Set Current Location
Nestled in the Yale University Campus, Battell Chapel was built in the late 19th Century and is one of the largest chapels on campus. The chapel boasts of beautiful Victorian Gothic style of architecture and was designed by Russell Sturgis, a famed architect of the country. This chapel has gone several renovations and sees architectural elements by Josiah Cleaveland Cady. The interiors of this charming chapel include a beautiful altar, chapel clock with five bells, an apse, magnificent stained-glass windows and more. Besides being a religious place, the chapel is also used as an event venue and hosts several concerts and music events regularly.
This funky (and popular with the Yale crowd) bookstore offers an expansive selection for all ages and tastes, plus a fun adjoining cafe to grab a bite or drink and to further enjoy the literary experience. The store faces busy Chapel Street and if you are lucky enough to grab a place by the window, you can add people watching to the experience. Close to the Yale University Art Gallery and other Yale attractions, Atticus is a great place for the bookish as well as the hungry tourist.
With more than 200 hundred stores in the United States and Canada, Ten Thousand Villages brings fine quality handicrafts from all over the world to New Haven.
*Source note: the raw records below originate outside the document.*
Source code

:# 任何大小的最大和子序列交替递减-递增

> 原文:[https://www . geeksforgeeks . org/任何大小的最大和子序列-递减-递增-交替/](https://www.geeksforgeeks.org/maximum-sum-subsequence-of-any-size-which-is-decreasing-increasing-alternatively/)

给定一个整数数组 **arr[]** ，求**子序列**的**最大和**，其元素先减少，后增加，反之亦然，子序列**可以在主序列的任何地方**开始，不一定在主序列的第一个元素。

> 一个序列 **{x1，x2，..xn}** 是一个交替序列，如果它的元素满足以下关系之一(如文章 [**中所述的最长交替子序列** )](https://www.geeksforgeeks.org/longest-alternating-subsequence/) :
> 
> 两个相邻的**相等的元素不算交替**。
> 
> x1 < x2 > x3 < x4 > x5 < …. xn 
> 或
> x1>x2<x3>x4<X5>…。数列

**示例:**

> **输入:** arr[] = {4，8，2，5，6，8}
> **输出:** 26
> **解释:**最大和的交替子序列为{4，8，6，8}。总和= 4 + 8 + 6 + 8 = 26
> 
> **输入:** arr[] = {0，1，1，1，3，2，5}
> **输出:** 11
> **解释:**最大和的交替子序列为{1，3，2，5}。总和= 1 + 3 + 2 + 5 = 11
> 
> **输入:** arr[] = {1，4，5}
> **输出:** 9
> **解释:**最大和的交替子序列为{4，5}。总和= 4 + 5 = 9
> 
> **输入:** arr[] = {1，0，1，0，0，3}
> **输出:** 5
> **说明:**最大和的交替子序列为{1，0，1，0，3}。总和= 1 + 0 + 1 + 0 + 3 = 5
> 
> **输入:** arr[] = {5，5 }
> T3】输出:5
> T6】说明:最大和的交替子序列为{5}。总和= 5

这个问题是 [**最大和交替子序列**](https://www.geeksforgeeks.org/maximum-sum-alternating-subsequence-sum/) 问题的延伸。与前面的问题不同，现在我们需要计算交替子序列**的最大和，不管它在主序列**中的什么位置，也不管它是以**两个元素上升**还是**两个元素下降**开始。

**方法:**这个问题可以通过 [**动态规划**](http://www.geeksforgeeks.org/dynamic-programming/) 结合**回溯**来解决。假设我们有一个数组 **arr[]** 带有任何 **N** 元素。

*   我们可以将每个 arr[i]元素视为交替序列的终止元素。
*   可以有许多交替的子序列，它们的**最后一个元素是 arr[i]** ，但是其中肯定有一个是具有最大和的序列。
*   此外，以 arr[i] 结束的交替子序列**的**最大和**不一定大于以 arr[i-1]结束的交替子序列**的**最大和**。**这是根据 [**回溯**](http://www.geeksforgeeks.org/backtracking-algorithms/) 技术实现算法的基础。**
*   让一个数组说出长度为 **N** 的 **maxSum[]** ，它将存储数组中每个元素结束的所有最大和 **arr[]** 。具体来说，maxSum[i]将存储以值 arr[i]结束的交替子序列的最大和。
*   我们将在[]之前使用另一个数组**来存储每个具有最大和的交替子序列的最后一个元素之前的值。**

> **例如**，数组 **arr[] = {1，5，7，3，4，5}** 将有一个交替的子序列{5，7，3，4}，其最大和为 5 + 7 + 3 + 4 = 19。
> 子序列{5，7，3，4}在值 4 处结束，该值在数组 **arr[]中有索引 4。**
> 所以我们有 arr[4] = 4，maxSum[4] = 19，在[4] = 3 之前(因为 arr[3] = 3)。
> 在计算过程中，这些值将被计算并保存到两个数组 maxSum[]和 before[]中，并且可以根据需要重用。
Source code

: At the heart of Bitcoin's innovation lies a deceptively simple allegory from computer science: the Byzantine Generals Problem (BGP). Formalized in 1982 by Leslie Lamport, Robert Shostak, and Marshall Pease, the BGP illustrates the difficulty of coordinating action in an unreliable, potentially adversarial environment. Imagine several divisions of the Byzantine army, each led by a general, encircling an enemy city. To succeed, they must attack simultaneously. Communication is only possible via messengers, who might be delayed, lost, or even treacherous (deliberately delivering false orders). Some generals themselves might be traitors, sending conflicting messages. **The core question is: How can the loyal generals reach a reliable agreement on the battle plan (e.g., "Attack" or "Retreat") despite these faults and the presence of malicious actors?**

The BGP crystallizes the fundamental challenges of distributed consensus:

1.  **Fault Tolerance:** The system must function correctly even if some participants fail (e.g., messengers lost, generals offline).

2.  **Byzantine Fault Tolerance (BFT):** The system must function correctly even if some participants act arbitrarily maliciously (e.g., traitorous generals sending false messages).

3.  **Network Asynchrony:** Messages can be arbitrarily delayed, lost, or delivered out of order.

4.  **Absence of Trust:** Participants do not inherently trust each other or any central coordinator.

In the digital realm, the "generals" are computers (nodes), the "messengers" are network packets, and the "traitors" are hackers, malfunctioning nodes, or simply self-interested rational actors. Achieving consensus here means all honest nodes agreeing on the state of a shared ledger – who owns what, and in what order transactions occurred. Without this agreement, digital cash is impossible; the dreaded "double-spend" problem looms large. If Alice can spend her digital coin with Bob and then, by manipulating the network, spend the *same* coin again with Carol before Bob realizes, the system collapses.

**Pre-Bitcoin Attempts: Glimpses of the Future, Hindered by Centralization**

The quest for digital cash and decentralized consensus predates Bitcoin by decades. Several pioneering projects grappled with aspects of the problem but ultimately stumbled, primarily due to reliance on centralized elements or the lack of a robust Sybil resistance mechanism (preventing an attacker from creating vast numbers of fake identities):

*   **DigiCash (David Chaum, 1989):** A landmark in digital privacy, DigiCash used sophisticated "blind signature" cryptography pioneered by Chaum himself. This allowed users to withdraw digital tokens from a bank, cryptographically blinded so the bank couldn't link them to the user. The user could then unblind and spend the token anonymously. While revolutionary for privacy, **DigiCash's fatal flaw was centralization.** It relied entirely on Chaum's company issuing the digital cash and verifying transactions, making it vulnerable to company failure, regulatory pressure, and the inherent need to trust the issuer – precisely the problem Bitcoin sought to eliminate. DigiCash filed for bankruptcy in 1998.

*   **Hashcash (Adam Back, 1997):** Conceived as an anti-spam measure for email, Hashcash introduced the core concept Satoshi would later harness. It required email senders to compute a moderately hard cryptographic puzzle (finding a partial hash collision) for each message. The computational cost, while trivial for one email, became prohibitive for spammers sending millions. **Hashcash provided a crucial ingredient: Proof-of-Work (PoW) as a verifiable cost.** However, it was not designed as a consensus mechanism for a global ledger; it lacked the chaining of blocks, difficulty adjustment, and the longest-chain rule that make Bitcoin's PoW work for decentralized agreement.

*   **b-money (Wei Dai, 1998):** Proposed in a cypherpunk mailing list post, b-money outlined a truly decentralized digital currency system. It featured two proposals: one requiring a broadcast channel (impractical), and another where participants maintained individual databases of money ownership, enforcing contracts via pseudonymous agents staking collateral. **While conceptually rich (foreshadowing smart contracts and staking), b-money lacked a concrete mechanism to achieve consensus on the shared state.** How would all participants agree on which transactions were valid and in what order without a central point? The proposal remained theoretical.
Beautiful handmade crafts and textiles, toys and home accessories fill the small boutique run by volunteers of this non-profit operation. The proceeds from these purchases assist third world crafts people in many ways including income to pay for food, clothing, housing, health care and education for their families. This is a perfect place to pick out a unique gift for a special person (or yourself!) while making a difference in the lives of third world artisans.
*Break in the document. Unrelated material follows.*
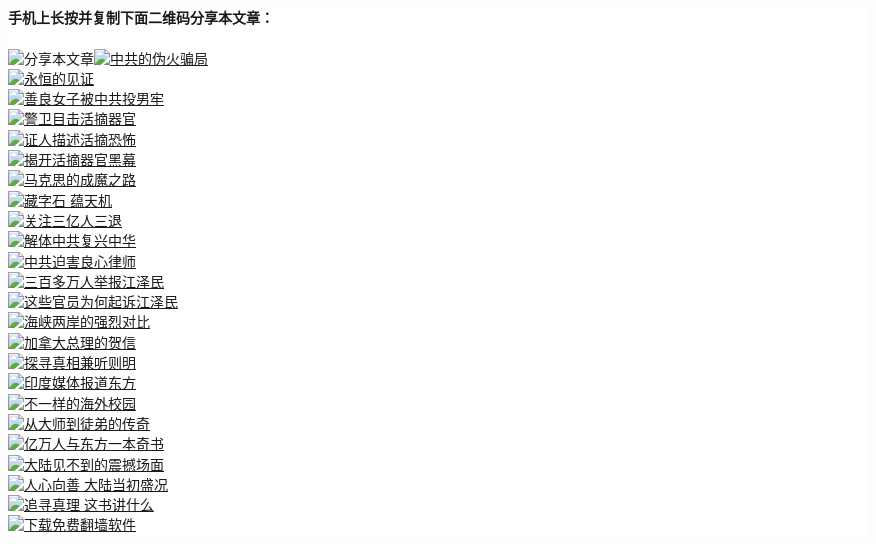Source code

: <strong>手机上长按并复制下面二维码分享本文章：</strong><br><br><img src="https://chart.apis.google.com/chart?cht=qr&chs=240x240&choe=UTF-8&chld=M|2&chl=https://github.com/19920513/djy/blob/master/gb/22/2/17/n13584733.md%231" title="分享本文章"></td><td VALIGN=TOP><a href="https://github.com/19920513/djy/blob/master/gb/16/1/21/n4622075.md?dfh#1" target="_blank"><img src="https://raw.githubusercontent.com/19920513/djy/master/gb/300/wei-f1.jpg" title="中共的伪火骗局"  alt="中共的伪火骗局"></a><br><a href="https://github.com/19920513/www/blob/master/README.md?dfh#9" target="_blank"><img src="https://raw.githubusercontent.com/19920513/djy/master/gb/300/yong-h.jpg" title="永恒的见证"  alt="永恒的见证"></a><br><a href="https://github.com/19920513/djy/blob/master/gb/13/9/29/n3974789.md?dfh#1" target="_blank"><img src="https://raw.githubusercontent.com/19920513/djy/master/gb/300/shang-lnz.jpg" title="善良女子被中共投男牢"  alt="善良女子被中共投男牢"></a><br><a href="https://github.com/19920513/djy/blob/master/gb/16/3/16/n4663449.md?dfh#1" target="_blank"><img src="https://raw.githubusercontent.com/19920513/djy/master/gb/300/huo-z3.jpg" title="警卫目击活摘器官"  alt="警卫目击活摘器官"></a><br><a href="https://github.com/19920513/djy/blob/master/gb/16/8/7/n8177641.md?dfh#1" target="_blank"><img src="https://raw.githubusercontent.com/19920513/djy/master/gb/300/huo-z4.jpg" title="证人描述活摘恐怖"  alt="证人描述活摘恐怖"></a><br><a href="https://github.com/19920513/djy/blob/master/gb/10/4/19/n2881569.md?dfh#1" target="_blank"><img src="https://raw.githubusercontent.com/19920513/djy/master/gb/300/huo-z1.jpg" title="揭开活摘器官黑幕"  alt="揭开活摘器官黑幕"></a><br><a href="https://github.com/19920513/djy/blob/master/gb/10/11/7/n3077476.md?dfh#1" target="_blank"><img src="https://raw.githubusercontent.com/19920513/djy/master/gb/300/ma-ks.jpg" title="马克思的成魔之路"  alt="马克思的成魔之路"></a><br><a href="https://github.com/19920513/djy/blob/master/gb/14/6/9/n4173977.md?dfh#1" target="_blank"><img src="https://raw.githubusercontent.com/19920513/djy/master/gb/300/chang-zs.jpg" title="藏字石 蕴天机"  alt="藏字石 蕴天机"></a><br><a href="https://github.com/19920513/djy/blob/master/gb/18/5/10/n10381511.md?dfh#1" target="_blank"><img src="https://raw.githubusercontent.com/19920513/djy/master/gb/300/st1.jpg" title="关注三亿人三退"  alt="关注三亿人三退"></a><br><a href="https://github.com/19920513/djy/blob/master/gb/18/3/21/n10237682.md?dfh#1" target="_blank"><img src="https://raw.githubusercontent.com/19920513/djy/master/gb/300/jie-t.jpg" title="解体中共复兴中华"  alt="解体中共复兴中华"></a><br><a href="https://github.com/19920513/djy/blob/master/gb/9/2/9/n2422991.md?dfh#1" target="_blank"><img src="https://raw.githubusercontent.com/19920513/djy/master/gb/300/gao-zs.jpg" title="中共迫害良心律师"  alt="中共迫害良心律师"></a><br><a href="https://github.com/19920513/djy/blob/master/gb/18/12/9/n10900044.md?dfh#1" target="_blank"><img src="https://raw.githubusercontent.com/19920513/djy/master/gb/300/sj1.jpg" title="三百多万人举报江泽民"  alt="三百多万人举报江泽民"></a><br><a href="https://github.com/19920513/djy/blob/master/gb/18/8/28/n10672014.md?dfh#1" target="_blank"><img src="https://raw.githubusercontent.com/19920513/djy/master/gb/300/sj2.jpg" title="这些官员为何起诉江泽民"  alt="这些官员为何起诉江泽民"></a><br><a href="https://github.com/19920513/djy/blob/master/gb/8/12/18/n2367165.md?dfh#1" target="_blank"><img src="https://raw.githubusercontent.com/19920513/djy/master/gb/300/liangan.jpg" title="海峡两岸的强烈对比"  alt="海峡两岸的强烈对比"></a><br><a href="https://github.com/19920513/djy/blob/master/gb/15/12/10/n4593139.md?dfh#1" target="_blank"><img src="https://raw.githubusercontent.com/19920513/djy/master/gb/300/jia-ndzl.jpg" title="加拿大总理的贺信"  alt="加拿大总理的贺信"></a><br><a href="https://github.com/19920513/djy/blob/master/gb/11/6/17/n3289382.md?dfh#1" target="_blank"><img src="https://raw.githubusercontent.com/19920513/djy/master/gb/300/xiao-wd.jpg" title="探寻真相兼听则明"  alt="探寻真相兼听则明"></a><br><a href="https://github.com/19920513/djy/blob/master/gb/18/10/27/n10812623.md?dfh#1" target="_blank"><img src="https://raw.githubusercontent.com/19920513/djy/master/gb/300/yindu.jpg" title="印度媒体报道东方"  alt="印度媒体报道东方"></a><br><a href="https://github.com/19920513/djy/blob/master/gb/18/6/9/n10469652.md?dfh#1" target="_blank"><img src="https://raw.githubusercontent.com/19920513/djy/master/gb/300/xie-j.jpg" title="不一样的海外校园"  alt="不一样的海外校园"></a><br><a href="https://github.com/19920513/djy/blob/master/gb/7/4/5/n1669415.md?dfh#1" target="_blank"><img src="https://raw.githubusercontent.com/19920513/djy/master/gb/300/li-up.jpg" title="从大师到徒弟的传奇"  alt="从大师到徒弟的传奇"></a><br><a href="https://github.com/19920513/djy/blob/master/gb/17/5/26/n9191512.md?dfh#1" target="_blank"><img src="https://raw.githubusercontent.com/19920513/djy/master/gb/300/zfl2.jpg" title="亿万人与东方一本奇书"  alt="亿万人与东方一本奇书"></a><br><a href="https://github.com/19920513/djy/blob/master/gb/13/11/27/n4020290.md?dfh#1" target="_blank"><img src="https://raw.githubusercontent.com/19920513/djy/master/gb/300/zhen-h.jpg" title="大陆见不到的震撼场面"  alt="大陆见不到的震撼场面"></a><br><a href="https://github.com/19920513/djy/blob/master/gb/15/7/17/n4482910.md?dfh#1" target="_blank"><img src="https://raw.githubusercontent.com/19920513/djy/master/gb/300/dalu-sk.jpg" title="人心向善 大陆当初盛况"  alt="人心向善 大陆当初盛况"></a><br><a href="https://github.com/19920513/djy/blob/master/gb/19/1/5/n10955468.md?dfh#1" target="_blank"><img src="https://raw.githubusercontent.com/19920513/djy/master/gb/300/zfl1.jpg" title="追寻真理 这书讲什么"  alt="追寻真理 这书讲什么"></a><br><a href="https://github.com/19920513/www/blob/master/README.md?dfh#1" target="_blank"><img src="https://raw.githubusercontent.com/19920513/djy/master/gb/300/fq1.jpg" title="下载免费翻墙软件"  alt="下载免费翻墙软件"></a><br></td></tr></table>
Wave is a gallery and boutique shop located in Downtown New Haven. Wave specializes in beautiful jewelry and handmade crafts, gifts and other decor items. The friendly staff is happy to help you with anything from picking out that perfect pair of earrings to match your outfit to finding the perfect gift for your friend's wedding.
This shop is a true piece of New Haven history, and it is worth a stop inside regardless of your smoking habits. Conveniently located across the street from the Shubert Theatre, past customers include Vincent Price, Olivia de Havilland and Rex Harrison. Two employees from the 1950s still work here; one an expert in pipe repair and the other a specialist in mixing tobaccos. The shop offers a walk-in humidor, cigar lounge and cafe, plus everything from hand-blended tobaccos and handcrafted pipes to music boxes, writing instruments and chess sets.
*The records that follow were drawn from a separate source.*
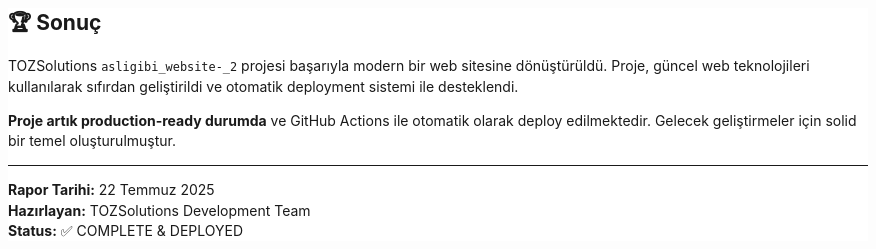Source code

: ## 🏆 Sonuç

TOZSolutions `asligibi_website-_2` projesi başarıyla modern bir web sitesine dönüştürüldü. Proje, güncel web teknolojileri kullanılarak sıfırdan geliştirildi ve otomatik deployment sistemi ile desteklendi. 

**Proje artık production-ready durumda** ve GitHub Actions ile otomatik olarak deploy edilmektedir. Gelecek geliştirmeler için solid bir temel oluşturulmuştur.

---

**Rapor Tarihi:** 22 Temmuz 2025  
**Hazırlayan:** TOZSolutions Development Team  
**Status:** ✅ COMPLETE & DEPLOYED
Little known to many visitors to the New Haven and Yale area, this museum is a wonderful treasure with displays of nearly 1000 musical instruments and other artifacts. The museum is one of the largest and most important repositories of musical instruments in the world, and is especially known for its collection of clavichords, harpsichords and pianos. Located on historic Hillhouse Avenue (described by Mark Twain as "the most beautiful street in America"), this quiet museum is not to be missed.
Reynolds Fine Art is a gallery that stocks beautiful contemporary art from both American and International artists. The gallery presents exhibits and other events throughout the year with the aim of increasing the cultural enrichment of New Haven. The gallery displays art from many different mediums, including painting, sketches and sculpture.
The David S. Ingalls Rink in Yale University is a specimen of great architecture. Designed by Eero Saarinen, the structure has been inspired by the sport of skating. It has been the venue for many an exciting men's and women's hoceky games. An audience of 3,486 can be seated in the hall, while there are three locker rooms for the players. The rink is well-lit and has good facilities. A special mention must be made of the reception room which proudly displays photographs of previous games. The rink is open 18 hours a day. Call for details.
Venture into Yale's exciting natural history museum. This is the only museum in Connecticut with fossil dinosaur material on permanent display. The Pulitzer Award winning "The Age of Reptiles" mural (a beautiful work of art in itself) depicts 300 million years of prehistory. Explore the cultures and history of peoples of the world through exhibits on Ancient Egypt, Mesoamerica, the Andes and the Great Plains, just to mention a few. It is best to visit during non-school hours.
Named after the fraternal brotherhood, the Knights of Columbus museum is one of the finest religiously themed museums in America. Situated beside the Supreme Council office, the museum strives to put the various activities of the Knights of Columbus fraternity into the forefront of the world. The numerous material sources and artifacts pertaining to the fraternity are on show in this Columbus Plaza museum.
Take a break from your hectic city life and spend some time amidst nature as you visit the Long Wharf Nature Preserve. Spread across 15 acres (6.8 hectares) of land, this nature preserve is home to variety of flora and fauna that are native to Connecticut. Witness the native cactus, Opuntia Humifusa or just enjoy the sites of the colorful flowers, this is a great spot for a day outing with your loved ones. The marsh land also sees the beautiful egrets regularly and makes a scenic spot for photography as well.
Pardee-Morris House—beautifully restored and preserved home near Lighthouse Point Park shows you what life was like for a prominent New Haven family in the 1700s. The home is maintained and run by the New Haven Colony Historical Society, and is open weekends June through August. After your tour of the museum, walk around the park to enjoy a panorama of Long Island Sound.